Оберштурмбаннфюрер не спал две ночи подряд, но и в эту ночь, несмотря на усталость предшествующих дней, ему спалось плохо. Не помогало даже снотворное. Отто Скорцени проснулся от стука дождя по стеклу, закурил сигарету и, распахнув окно, долго стоял, глядя в осеннюю темноту, не обращая внимания на холодный ветер. Спавший в кресле Вольф-Айстофель удивленно поднял заспанную морду, поворочался, укладываясь поудобнее, и снова заснул, уткнувшись мордой в лапы. Скорцени прошелся по квартире, открыл бар, достал уже начатую бутылку коньяка, плеснул коньяк в фужер, но нить не стал, а, бросив недокуренную сигарету в пепельницу, подошел к телефону и набрал номер адъютанта. После нескольких долгих гудков заспанный голос ответил:

— Гауптштурмфюрер Раух. Слушаю Вас.

— Я разбудил тебя, извини. Ты звонил Габелю? — спросил у него сразу.

— Звонил, — ответил адъютант, немного подумав.

— И что там?

— Ничего особенного. Запнулись, помолчали. Потом сказали, что все хорошо: они все правильно понимают, приказание выполнили.

— Хорошо. Извини еще раз. Отдыхай.

— Слушаюсь…

Скорцени положил трубку. Взял фужер с коньяком, сигарету из пепельницы и, вернувшись в спальню, лег поверх одеяла, отпил глоток коньяка и глубоко затянулся сигаретой. Перед глазами возникли очертания ее фигуры, искусно драпированные черным бархатом. На мгновение показалось, что бархат падает… Он не заметил, как сигарета прожгла простыню.
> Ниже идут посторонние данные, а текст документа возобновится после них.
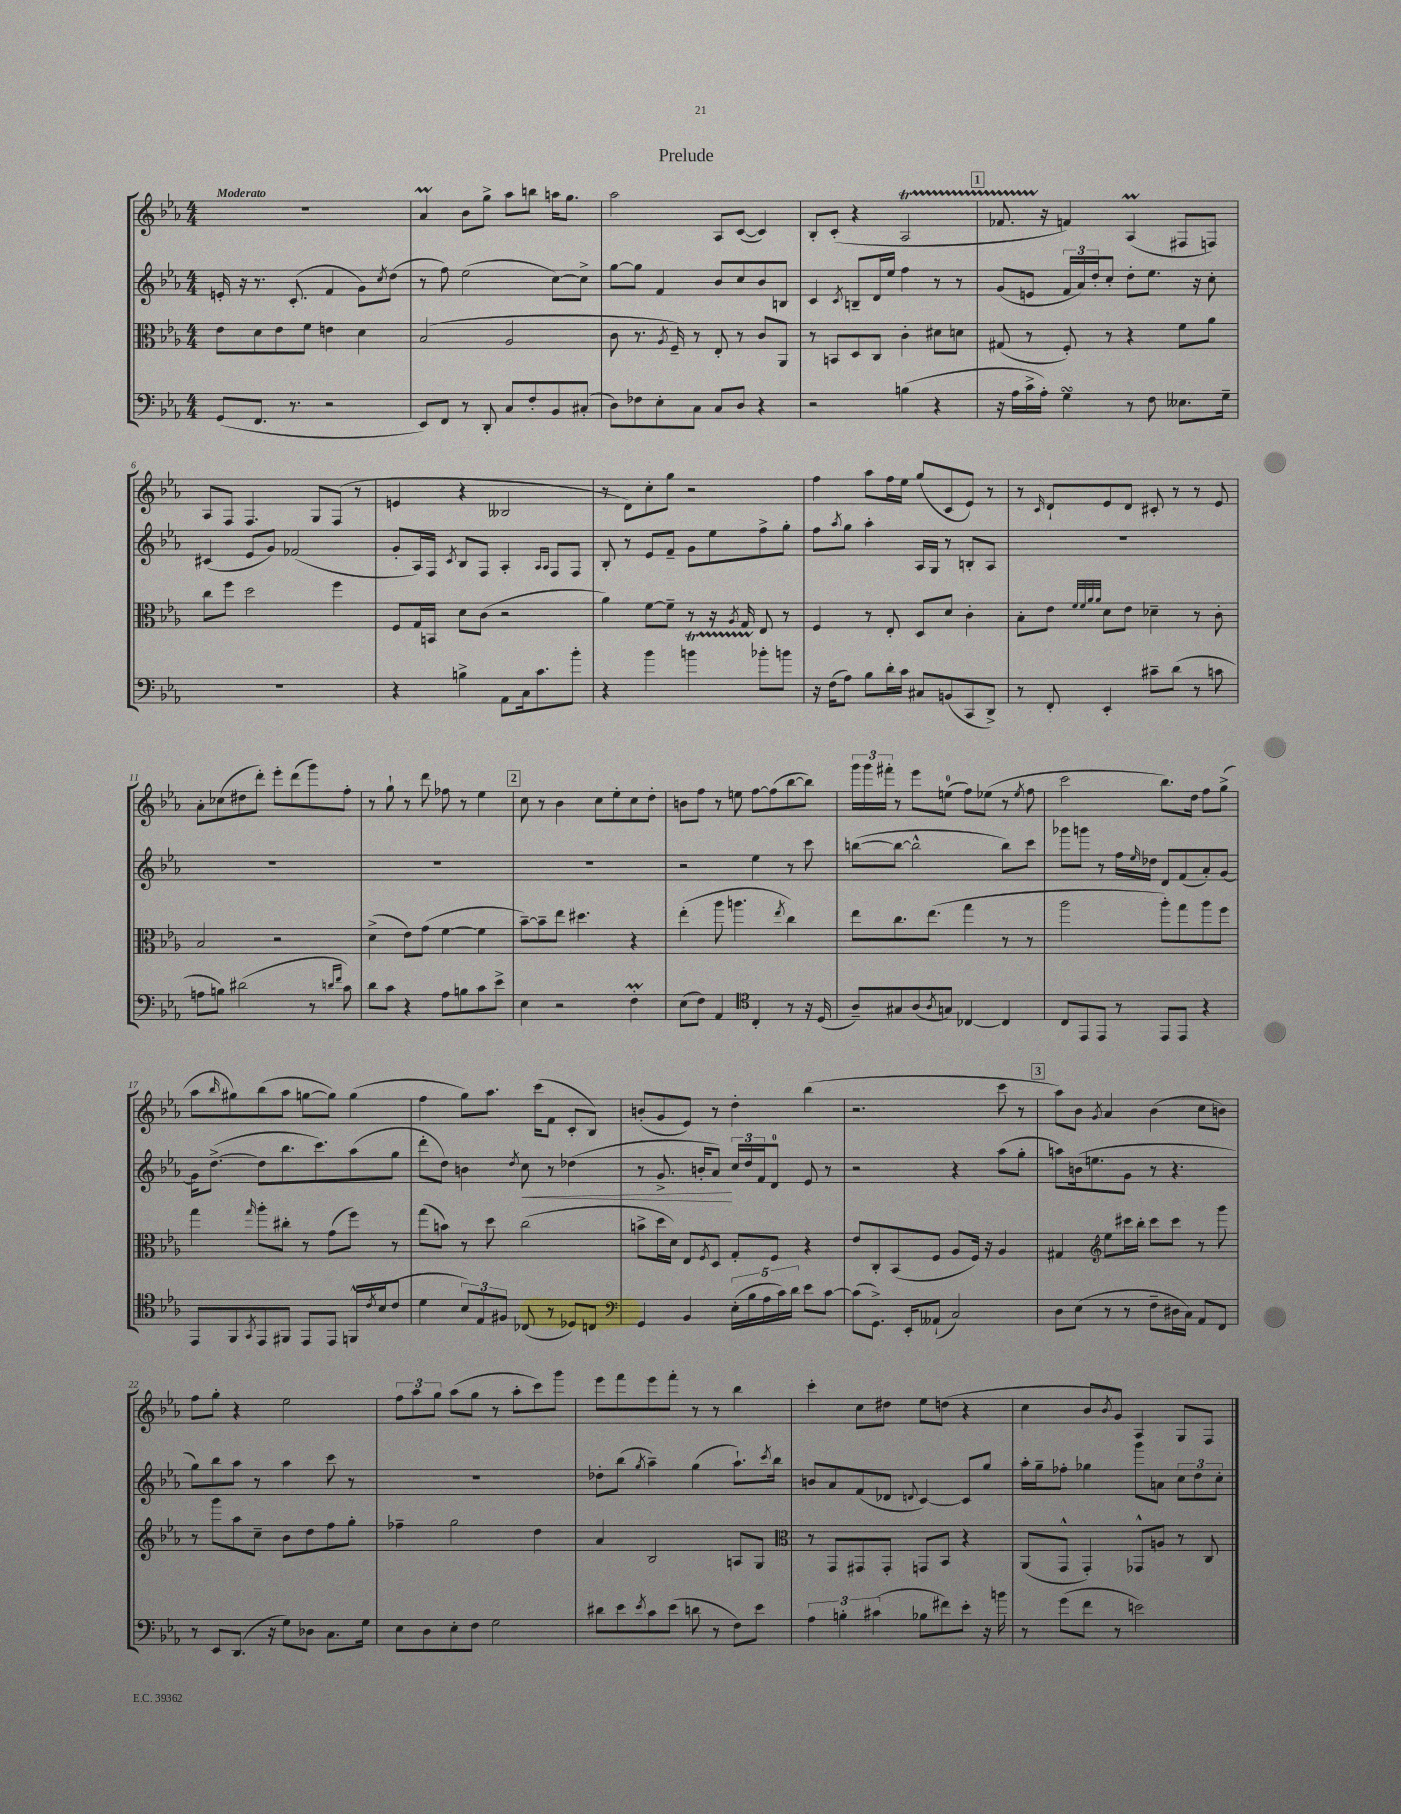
\header { title = "Prelude" }
<<
\new StaffGroup <<
\new Staff = "s0" {
    \clef treble \key ees \major \numericTimeSignature \time 4/4 \tempo "Moderato"
    R1 |
    aes'4\prall bes'8 g''8-> aes''8 b''8 a''16 g''8. |
    aes''2 aes8 c'8~( c'4) |
    bes8-. c'8-.( r4 aes2\startTrillSpan |
    \mark \markup { \box "1" } fes'8. r16\stopTrillSpan f'4) aes4\prall( fis8 f8) |
    aes8 f8 f4. g8 f8( r8 |
    e'4 r4 beses2 |
    r8 d'8) c''8-. g''8 r2 |
    f''4 aes''8 f''16 ees''16 g''8( c'8 ees'8) r8 |
    r8 \grace { c'16 } d'8-! ees'8 d'8 cis'8-. r8 r8 ees'8 |
    aes'8-. ces''8( dis''8 d'''8-.) ees'''8-. d'''8( g'''8) f''8-. |
    r8 g''8-! r8 d'''8 fes''8 r8 ees''4 |
    \mark \markup { \box "2" } c''8 r8 bes'4 c''8 ees''8-. c''8 d''8-. |
    b'8 f''8 r8 e''8 f''8~ f''8( bes''8~ bes''8) |
    \tuplet 3/2 { g'''16 g'''16 fis'''16-. } r8 ees'''8 e''8-0( f''8) ees''8( r8 \acciaccatura { ees''8 } f''8 |
    c'''2 bes''8.) d''16 f''8 g''8->( |
    aes''8 \grace { bes''16 } gis''8) bes''8( aes''8 g''8~ g''8) g''4( |
    f''4 g''8) aes''8. c'''16( f'8 c'8-. bes8) |
    b'8-.( g'8 ees'8) r8 d''4-. bes''4( |
    r2. c'''8 r8 |
    \mark \markup { \box "3" } aes''8) bes'8 \acciaccatura { g'8 } aes'4 bes'4( c''8 b'8) |
    f''8 g''8-. r4 ees''2 |
    \tuplet 3/2 { f''8 aes''8 g''8 } aes''8( g''8 r8 aes''8-. c'''8) g'''8 |
    ees'''8 f'''8 ees'''8 f'''8-. r8 r8 bes''4 |
    c'''4-. c''8 dis''8 ees''8 d''8( r4 |
    c''4 bes'8 \acciaccatura { bes'8 } g'8) aes4 g8 f8 \bar "|." |
}
\new Staff = "s1" {
    \clef treble \key ees \major \numericTimeSignature \time 4/4
    e'16-. r16 r8. c'8.-.( f'4 g'8) \acciaccatura { c''8 } d''8( |
    r8 f''8) ees''2( c''8~) c''8-> |
    g''8~ g''8 f'4 bes'8 c''8 bes'8 b8 |
    c'4 \acciaccatura { c'8 } b8-- d'16 ees''16 f''4 r8 r8 |
    \mark \markup { \box "1" } g'8( e'8 \tuplet 3/2 { f'16 aes'16) d''16-. } c''8-. d''8-. ees''8. r16 c''8-. |
    cis'4( ees'8 g'8) fes'2( |
    g'8-. aes16) f16 \acciaccatura { c'8 } bes8 f8 aes4-. \grace { aes16 aes16 } f8 f8 |
    bes8-. r8 ees'8 f'8-- g'8 ees''8 f''8-> g''8-. |
    f''8 \acciaccatura { aes''8 } g''8 aes''4-. aes16 g16 r8 b8-. aes8 |
    R1 |
    R1 |
    R1 |
    \mark \markup { \box "2" } R1 |
    r2 ees''4 r8 c'''8 |
    b''8~( b''8~ b''2-^ b''8) c'''8 |
    ges'''8 g'''8 r8 f''16 \grace { ees''16 } des''16 d'8 f'8( aes'8-.) g'8~ |
    g'16 d''8.~->( d''8 bes''8. c'''8.) aes''8( g''8 |
    d'''8-. d''8) b'4 \acciaccatura { d''8 } c''8\< r8 des''4( |
    r8 g'8.-> b'16-. aes'8\!) \tuplet 3/2 { c''16 d''16 f'16 } d'8-0 ees'8 r8 |
    r2 r4 aes''8( g''8-. |
    \mark \markup { \box "3" } a''8) b'16( e''8. g'8 r8 r4. |
    g''8) bes''8 aes''8 r8 aes''4 c'''8 r8 |
    R1 |
    des''8-. bes''8( \acciaccatura { g''8 } aes''4--) g''4( aes''8.-!) \acciaccatura { c'''8 } bes''16 |
    b'8 aes'8 f'8( des'8 \appoggiatura { d'8 } c'4~) c'8 g''8 |
    aes''16-. g''16-- fes''8-. ges''4 g'''8 a'8 \tuplet 3/2 { c''8 d''8 c''8-. } \bar "|." |
}
\new Staff = "s2" {
    \clef alto \key ees \major \numericTimeSignature \time 4/4
    ees'8 d'8 ees'8 f'8 e'4 d'4 |
    bes2( aes2 |
    c'8 r8. \acciaccatura { aes8 } f16--) r8 ees8-. r8 c'8 aes,8 |
    r8 b,8 d8 c8 c'4-. dis'8 d'8 |
    \mark \markup { \box "1" } gis8( r8 f8-.) r8 r4 f'8 aes'8 |
    c''8 f''8 d''2 f''4 |
    f8 g16 b,16 d'8 c'8( r2 |
    aes'4) f'8~ f'8-- r8 r16 \acciaccatura { aes8 } g16 ees8 r8 |
    f4 r8 ees8-. d8 d'8 c'4-. |
    bes8-. ees'8 \grace { f'32 f'32 aes'32 aes'32 } d'8 ees'8 des'4-- r8 c'8-. |
    bes2 r2 |
    d'4->( ees'8) g'8( f'4~ f'4 |
    \mark \markup { \box "2" } bes'8~--) bes'8-- ees''8 dis''4. r4 |
    ees''4-.( aes''8 a''4. \acciaccatura { ees''8 } c''4) |
    ees''8 c''8. ees''8.( g''4 r8 r8 |
    aes''2 aes''8-.) g''8 aes''8 f''8 |
    g''4 \grace { g''16 } aes''8-. cis''8-. r8 g'8( f''8) r8 |
    g''8( b'8) r8 d''8 c''2( |
    b'8-> d''16 d'16) ees8 \acciaccatura { f8 } d8 g8-. f8 r4 |
    ees'8 c8-. bes,8( f8 aes8 f16) r16 aes4 |
    \mark \markup { \box "3" } gis4 \clef treble ees''8 cis'''16 bes''16-. cis'''8 cis'''8 r8 g'''8 |
    r8 g'''8 aes''8 c''8-- bes'8 d''8 f''8 g''8-. |
    fes''4-- g''2 d''4 |
    aes'4 bes2 a8 g8 |
    \clef alto r8 g,8 gis,8 gis,8-. g,8 bes,8 r4 |
    aes,8( g,8-^ g,4-.) ges,8-^ a8 r8 c8 \bar "|." |
}
\new Staff = "s3" {
    \clef bass \key ees \major \numericTimeSignature \time 4/4
    g,8( f,8. r8. r2 |
    ees,8) f,8 r8 d,8-. c8 f8-. bes,8 cis8-.( |
    d8) fes8 ees8-. c8 c8 d8 r4 |
    r2 b4( r4 |
    \mark \markup { \box "1" } r16 aes16 c'16-> aes16-.) g4\turn r8 f8 eeses8. g16-- |
    R1 |
    r4 b4-> aes,8 c16 c'8. bes'8-. |
    r4 bes'4 b'4\startTrillSpan bes'8-.\stopTrillSpan b'8 |
    r16 f16( aes8) bes8 d'16-. c'16 cis8 b,8( c,8 d,8->) |
    r8 f,8-. ees,4-. cis'8-- d'8( r8 c'8 |
    a8 b8) dis'2( r8 \grace { d'16 f'16 } c'8) |
    d'8 c'8 r4 aes8 b8 c'8 ees'8-> |
    \mark \markup { \box "2" } ees4 r2 f4-.\prall |
    ees8( f8) aes,4 \clef tenor c4-. r8 r16 d16( |
    aes8--) gis8 aes8( \acciaccatura { aes8 } g8) ces4~ ces4 |
    c8 ees,8 ees,8 r8 ees,8 ees,8 r4 |
    ees,8 f,8 \acciaccatura { g,8 } ees,8 fis,8 ees,8 ees,8 f,16-^ \acciaccatura { c'8 } bes16( c'8 |
    d'4 \tuplet 3/2 { bes8) ees8 fis8 } ces8( r8 des8) c8 |
    \clef bass g,4 bes,4 \tuplet 5/4 { ees16-.( bes16 aes16 c'16) d'16 } ees'8 c'8~ |
    c'8( g,8.->) ees,16-. aeses,8-!( c2) |
    \mark \markup { \box "3" } d8 ees8( r8 r8 f8-- dis16 c16) aes,8 f,8 |
    r8 ees,8 d,8.( r16 g8) des8 c8. g16 |
    ees8 d8 ees8-. f8 g2 |
    dis'8 ees'8 \acciaccatura { ees'8 } c'8 ees'8( d'8 r8 f8) ees'8 |
    \tuplet 3/2 { aes4 b4-. cis'4( } bes8 fis'8) ees'8-. r16 b'16 |
    r8 g'8( f'8 r8 e'2) \bar "|." |
}
>>
>>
Раздраженно затушив ее в пепельнице и поставив фужер на пол рядом с кроватью, он устало откинулся на подушку и закрыл глаза, надеясь заснуть.

Дождь барабанил в стекло и по железному подоконнику, шуршал в водосточной трубе, ветер, врываясь сквозь приоткрытое окно, надувал парусом шторы. Скользящие отблески уличных фонарей плясали по комнате. Слышны были далекие оклики патрулей и скрежет тормозов, проезжавших где-то машин.